Man, Jesse. That's what I call a total obliteration. They'll be picking up pieces of Foer's dignity all across the landscape until fossil fuels run out.
He really decimated that guy's point.
"There aren't necessarily more deceptions today than in the past"
Of course there are more deceptions today than in the past. More people, more interactions between them and more channels of communication. How could it be otherwise unless you're claiming that people today are somehow less deceitful than our predecessors.
I MEANT PROPORTIONALLY, OKAY?
"OKAY?"
Not really. You have any evidence to back up this claim?
Jesse, don't ever engage with mtrueman unless you like long, pointless back-and-forths based entirely on semantic misdirection, which he will then go on Mexican Blogspot and complain about.
Jesse, follow this sage advice and quit before you blunder into more weaselish inanities.
Weaselish Inanity would be an excellent name for your blog.
There's more where that came from. Keep the faith, dear reader.
There aren't necessarily more deceptions today than in the past
See that word bolded there? That would leave open the possibility that there are more deceptions today, at least in terms of absolute numbers.

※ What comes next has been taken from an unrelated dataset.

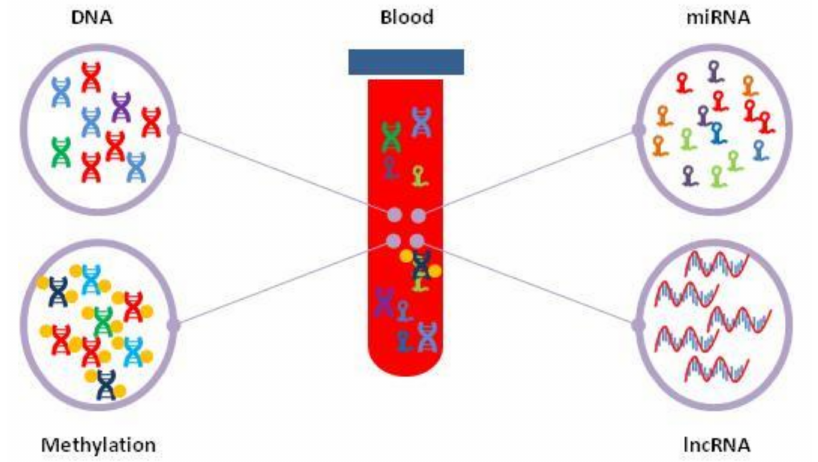
Figure 1. Schematic representation of the liquid biopsy as tool for the analysis of circulating DNAs and RNAs released from apoptotic or necrotic cancer cells into the blood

"See that word bolded there? That would leave open the possibility that there are more deceptions today, at least in terms of absolute numbers."

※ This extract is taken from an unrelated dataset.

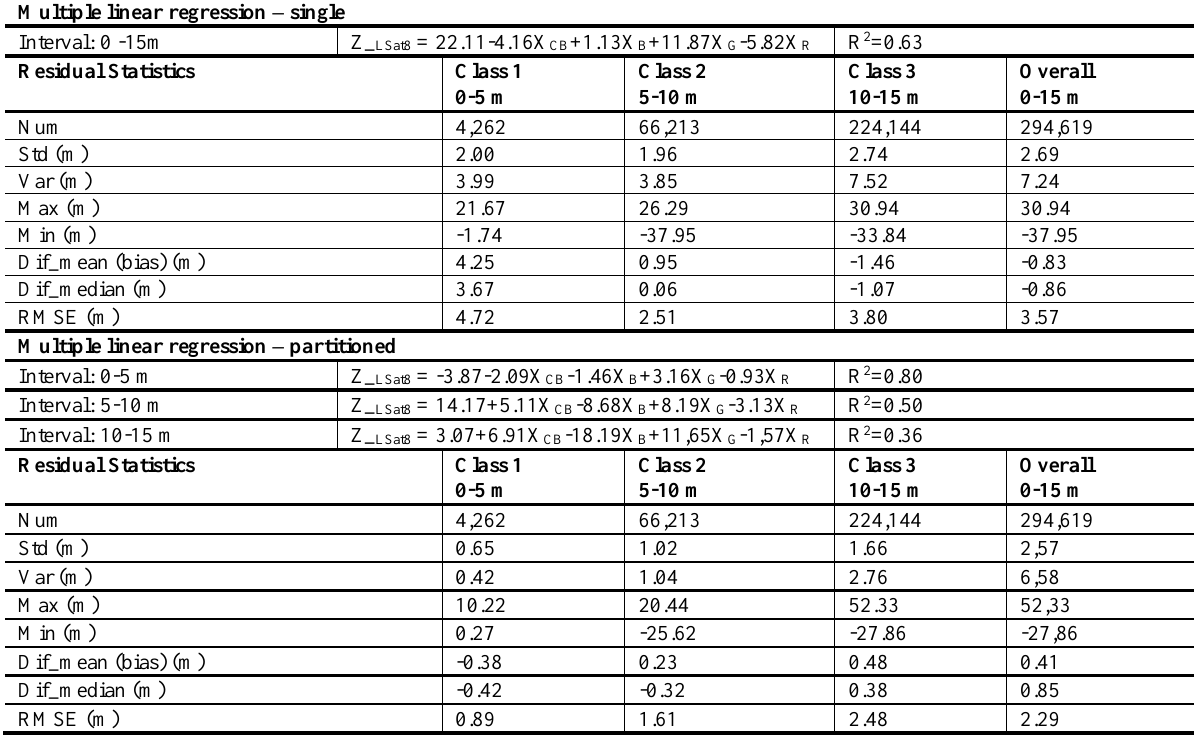
Table 1. Coefficients and residual statistics derived from single and partitioned linear regression between remote sensing reflectance and ecobathymeter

See that word bolded there? It leaves open the possibility that there are fewer deceptions today.
... which supports the idea that regulating or worrying about this shit doesn't matter any more than it used to.
" worrying about this shit doesn't matter any more than it used to."
What with the whole internet thing and globalization and stuff the stakes are higher than they used to be. Making decisions based on false information can lead to disastrous results.
The claim that people are less deceitful than our ancestors is actually a claim people do make, based on the fact that good trade requires honesty and forthrightness. Thousands of years so it didn't matter to be honest but fast forward to the classical era and large societies and suddenly people had to be honest in order to compete.
"Thousands of years so it didn't matter to be honest "
I have little choice but to take your word for it.
Someone get this dumbass a fidget spinner, quick.
Great article. Radiolab did a segment on this last year. Makes me wonder why we didn't see more faked/fraud photography in all sorts of contexts. Because that's a heck of a lot easier to pull off than videos. (Unless of course it is happening and everything is fake in which case haha very funny.)
The moon landing was faked in a a Hollywood studio. You can find the proof at...ack...
One word: Squatch.
SORRY, TONY, STEVE SMITH JUST NOT THAT INTO YOU.
Before the twentieth century of so there weren't videos or photos of any kind. That's the worst case scenario here, so I'm not really too worried.
One of those Whole Earth Review articles was "Clubbing seal pups - the other side of the story."
All about the dark world of discotheques where one can dance with underage seals.